Foi também ali que algumas pessoas já começaram a colocar ramos de flores. De uma forma discreta. Como se não quisessem perturbar o silêncio que ainda envolve aquela zona da cidade, onde, ao princípio da tarde de ontem, surgiu mais um sinal de alarme. Desta vez, sem consequências, o que não impede, no entanto, que o som das sirenes da polícia continue a ser uma constante.

Mas quem percorra Londres nestes dias arrisca-se a encontrar duas cidades totalmente distintas. Como se os locais das explosões de quinta-feira formassem uma ilha isolada do resto, onde tudo decorre normalmente. Sem sobressaltos de espécie alguma.

Exemplo disso é Portobello Road, onde todos os sábados se realiza um mercado de antiguidades. Legítimas ou não. Das pratas aos objectos de decoração, passando por relógios, canetas, brincos, máquinas fotográficas, talheres, chapéus ou pinturas. Como se via no filme Notting Hill, com Julia Roberts e Hugh Grant.

E ontem, Portobello Road voltou a não ser uma excepção. Apesar de o mercado estar situado bem próximo de uma das quatro zonas atingidas pelas explosões, centenas de turistas e de britânicos acotovelaram-se horas a fio, ao longo de quase um quilómetro, sem que nada parecesse perturbá-los.

"Mas é só aparência", advertiu Amanda, uma brasileira de 30 anos, oriunda de Curitiba, e que reside em Londres há quase dois anos. "Normalmente, os ingleses não manifestam os seus medos, nem os seus receios. São pessoas muitas fechadas. E que agora estão a reagir como se nada tivesse acontecido. Mas quem os conhece sabe muito bem que eles estão preocupados e apreensivos."

Amanda tem obrigação de saber do que fala. Vive com uma família inglesa e trabalha em dois locais distintos por onde passam muitas pessoas todos os dias. De manhã, serve num café de Portobello Road e à tarde vai para um pub de Piccadilly Circus, habitualmente frequentado por profissionais de televisão e de marketing associado aos media.

"Ainda ontem [sexta-feira] reparei nisso. Como são clientes regulares, deu para notar as diferenças: beberam mais do que o habitual e, ao contrário do que é costume, chegavam e saíam em grupos. Só quem estiver distraído é que não nota o que está a acontecer. Eu própria estou muito assustada. Ainda não voltei a andar de metropolitano e, quando vim para aqui, hesitei, mas acabei por vir de autocarro. Mas passei o tempo todo a olhar para as pessoas e a reparar no que elas traziam. Sei que é uma paranóia, mas estava toda a gente a fazer o mesmo. Pode ser que daqui a uns dias já seja diferente, mas por enquanto é assim."
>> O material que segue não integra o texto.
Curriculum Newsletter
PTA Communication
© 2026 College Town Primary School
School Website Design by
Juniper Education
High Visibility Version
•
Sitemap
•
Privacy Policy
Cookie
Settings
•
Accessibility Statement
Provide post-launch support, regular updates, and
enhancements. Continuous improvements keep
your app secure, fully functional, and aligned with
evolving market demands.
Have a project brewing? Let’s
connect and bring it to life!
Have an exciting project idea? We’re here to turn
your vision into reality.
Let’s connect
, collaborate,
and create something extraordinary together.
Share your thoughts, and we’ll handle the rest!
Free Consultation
Estes são sinais de uma inquietação que poderá adquirir novos contornos nos próximos dias. Quando a maioria dos londrinos regressar aos seus empregos, as escolas reabrirem e as pessoas voltarem a ter de utilizar os transportes públicos. Em simultâneo com a divulgação oficial da identidade das vítimas e a realização dos respectivos funerais. O que, até ao momento, ainda não se verificou, estando por se saber quando é que tais cerimónias poderão ocorrer.

ATENTADO TERRORISTA EM LONDRES

Um alerta dos serviços secretos sobre eventual ameaça terrorista levou a polícia britânica a evacuar o centro de Birminghan, ontem à noite. Em Londres , onde os utentes dos transportes públicos vigiam com atenção as bagagens uns dos outros, o Governo apelou para que, quinta-feira, se façam dois minutos de silêncio em memória das vítimas. Perto do mercado de Portobello Road, frequentado por turistas e londrinos, a polícia procura indícios. e as famílias dos desaparecidos vivem horas de angústia.
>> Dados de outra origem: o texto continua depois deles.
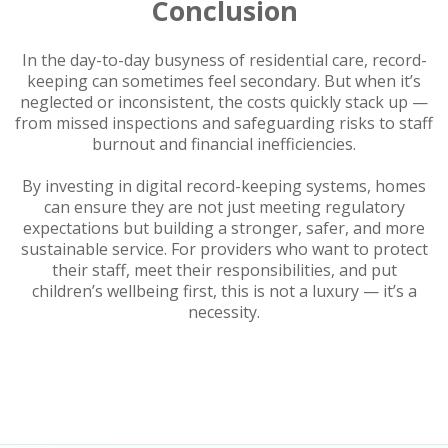
Conclusion
In the day-to-day busyness of residential care, record-
keeping can sometimes feel secondary. But when it’s
neglected or inconsistent, the costs quickly stack up —
from missed inspections and safeguarding risks to staff
burnout and financial inefficiencies.
By investing in digital record-keeping systems, homes
can ensure they are not just meeting regulatory
expectations but building a stronger, safer, and more
sustainable service. For providers who want to protect
their staff, meet their responsibilities, and put
children’s wellbeing first, this is not a luxury — it’s a
necessity.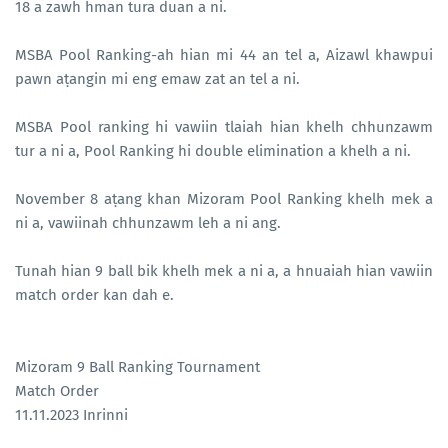
18 a zawh hman tura duan a ni.
MSBA Pool Ranking-ah hian mi 44 an tel a, Aizawl khawpui
pawn aṭangin mi eng emaw zat an tel a ni.
MSBA Pool ranking hi vawiin tlaiah hian khelh chhunzawm
tur a ni a, Pool Ranking hi double elimination a khelh a ni.
November 8 aṭang khan Mizoram Pool Ranking khelh mek a
ni a, vawiinah chhunzawm leh a ni ang.
Tunah hian 9 ball bik khelh mek a ni a, a hnuaiah hian vawiin
match order kan dah e.
Mizoram 9 Ball Ranking Tournament
Match Order
11.11.2023 Inrinni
Lançamento de romance cancelado por livraria

A livraria Waterstone cancelou o lançamento oficial do livro Incendiary devido aos atentados na cidade de Londres na passada quinta-feira. O romance, do estreante Chris Cleave, conta a história de uma mulher que perdeu o filho e o marido num atentado suicida, no estádio do Arsenal. O livro é uma carta aberta a Osama ben Laden. A obra está à venda na Internet, nas lojas da Amazon, incluindo na britânica.

Depois dos atentados nascem os heróis

Tal como aconteceu em Nova Iorque, após o 11 de Setembro, também em Londres nascem os chamados Heróis do 7/7''. Que o diga Paul Dadge, que percorreu o mundo numa foto em que se via o bombeiro, de 28 anos, a amparar uma mulher com a face coberta por um pano branco. Ou Helen Long, de 38 anos. Esta, empregada no metro, manteve-se de mão dada com um homem que havia perdido uma perna.